Almost a hundred years ago, in February of 1924, a letter arrived at the door of my grandparents, Brice and Lenore Custer of Monroe, Michigan. It was addressed to them from Elizabeth Custer. She related:
My dear Brice and Lenore;
I am so pleased that you have named your little son for your Uncle Autie. That there should be two named for him in Monroe (the town I love best in the world) makes me happy. And the beautiful statue will make your little son so much better acquainted with his uncle than any picture.
Affectionately,
Aunt Elizabeth
The first namesake she refers to would have been Nevin Custers first son, who would pass away five years later at the age of sixty-five. The second was my father, Colonel George Armstrong Custer III. This letter would become his prized possession and his bridge to the past, a bridge he happily crossed over many times in his life. As his father before him, he became a career military man; both men reached the rank of colonel and both became decorated combat vets, culminated by their both receiving the Silver Star.
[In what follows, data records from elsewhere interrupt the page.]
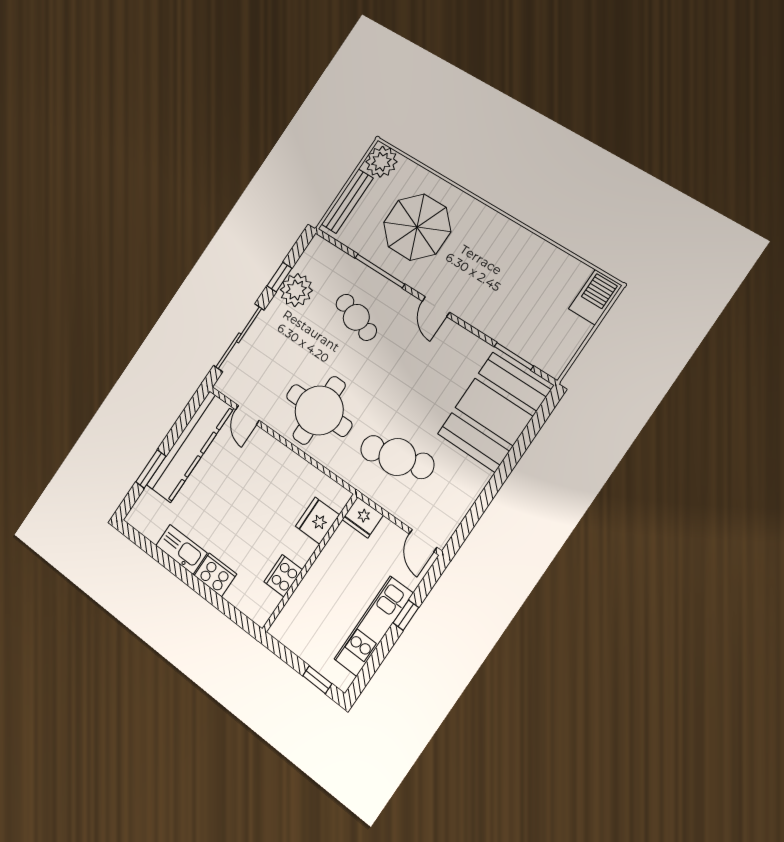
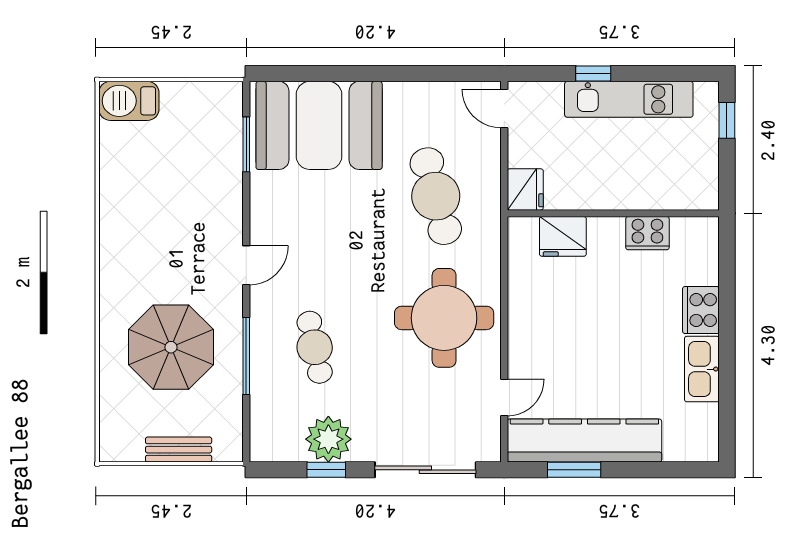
plant: (381, 162) -> (121, 440), removed
bench: (347, 201) -> (179, 450), width x0.73
cafe table: (356, 317) -> (315, 347), turned -30
window: (151, 469) -> (574, 470), moved
door: (423, 541) -> (504, 108), swing flipped

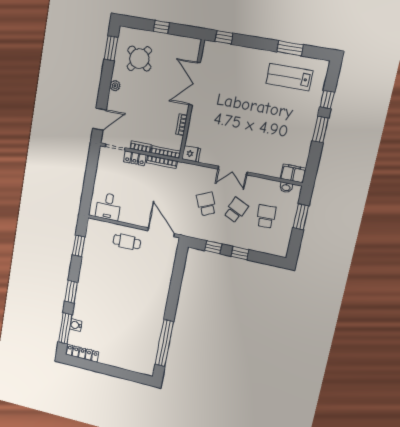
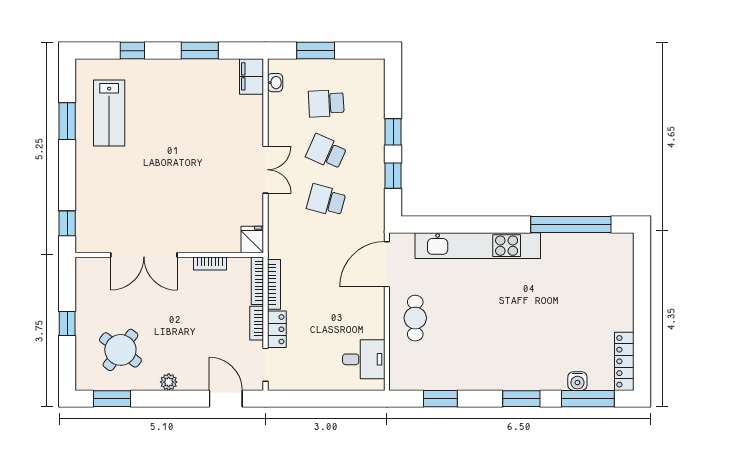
window: (320, 130) -> (200, 51), moved
school desk: (206, 204) -> (326, 200), turned 39
kitchen unit: (162, 287) -> (478, 246), added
And both, as well as my uncles Colonel Charles Custer and Major Brice Custer, all Monroe boys, were staunch defenders of the Custer name.
I fondly remember a day in Monroe, over thirty-five years ago, when my father was talking to my wife and I about deceased family members while visiting the Custer burial plot. In my amazement, he could methodically identify our family members buried there and tell a story about each one, some of whom he never met, and most of whom I still have a difficult time keeping straight.
He would like to tell the story of Boston Custer and Autie Reed, both of whom perished at the Little Big Horn. In 1877 the Army would not pay for the removal and shipment of their remains to Monroe, as they were civilians. In fact the Army would not even pay for the removal and reburial of the officers initially. The Custer family received gracious help from the Calhoun family, who retrieved the bodies in the middle of hostile territory and then shipped them to Monroe on their own dime. The Reeds and Custers then started the Custer/Reed plot at Woodland cemetery in Monroe, where today over twenty-seven family members rest in peace. My father and mother were the last Custers to have been buried there.